Musical Notes
If music is a language, then notes are its alphabet - the handful of building blocks everything else is made from. And it really is a small handful: Western music, the system you'll hear almost everywhere today, is built from just twelve notes. Every melody, chord and song you know is assembled from these twelve.
Press the buttons below to hear each one and watch it light up on the piano. (You can also play the on-screen keys, your computer keyboard, or a MIDI controller - the buttons light up to match.)
Seven letters, five in between
Seven of the twelve notes carry plain letter names - A, B, C, D, E, F, G. Run past G and you simply start again at A. These seven are the natural notes, and on a piano they're the white keys.
Between most of them sits a fifth note: the five accidentals, the black keys. An accidental is named relative to its neighbours with a sharp (♯, meaning raised) or a flat (♭, meaning lowered). Here's the catch that trips up beginners: the sharp of one note and the flat of the note above it are the same note - A♯ and B♭ are one pitch with two names. Notes that sound identical but are written differently are called enharmonic equivalents, which is why each black button above shows both spellings.
So which name do you use? It depends on direction. Going up in pitch we tend to spell with sharps (C, then C♯…); coming back down we spell with flats (D, then D♭…). The note is the same either way - only its written name follows the direction of travel.
You'll also notice something missing: there's no black key between B and C, or between E and F. Those pairs sit directly next to each other with nothing in between. It's a quirk of how the system grew up, and for now it's enough to remember that B-C and E-F are the close pairs.
The note circle
Because the twelve notes just keep repeating, it helps to picture them not as a line but as a circle - a clock face with the notes in place of the hours.

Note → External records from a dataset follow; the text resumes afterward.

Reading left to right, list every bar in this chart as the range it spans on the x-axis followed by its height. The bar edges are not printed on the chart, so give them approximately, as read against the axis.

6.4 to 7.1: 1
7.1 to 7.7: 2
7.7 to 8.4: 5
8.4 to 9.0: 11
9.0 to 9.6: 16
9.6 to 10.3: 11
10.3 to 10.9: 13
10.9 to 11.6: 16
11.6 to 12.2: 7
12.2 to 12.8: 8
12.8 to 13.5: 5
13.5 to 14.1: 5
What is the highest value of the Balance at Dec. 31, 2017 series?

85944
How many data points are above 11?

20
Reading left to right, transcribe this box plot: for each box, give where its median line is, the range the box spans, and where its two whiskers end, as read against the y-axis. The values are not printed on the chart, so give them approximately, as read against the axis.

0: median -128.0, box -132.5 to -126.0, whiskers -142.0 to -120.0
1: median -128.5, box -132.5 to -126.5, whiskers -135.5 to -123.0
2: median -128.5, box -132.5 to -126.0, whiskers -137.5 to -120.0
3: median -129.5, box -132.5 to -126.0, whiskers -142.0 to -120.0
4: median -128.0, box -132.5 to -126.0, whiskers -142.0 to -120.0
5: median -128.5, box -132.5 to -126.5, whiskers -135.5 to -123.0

There's no real "first" or "last" note; you can start anywhere and keep going round.
Distance - Tone / Semitone, Step / Half-Step
The distance from any note to its nearest neighbour - one key to the very next, black or white - is the smallest step in this system: a half-step, also called a semitone. It's exactly one piano key, or one fret on a guitar, which is why both instruments have twelve of them per octave. Two half-steps stacked together make a whole step (traditionally also called a tone) - for example C up to D, with C♯/D♭ passed through on the way.
That's the whole raw material of Western music: twelve notes, a half-step apart, repeating up and down the keyboard. Everything from here - scales, chords, keys - is a way of choosing and arranging some of these twelve.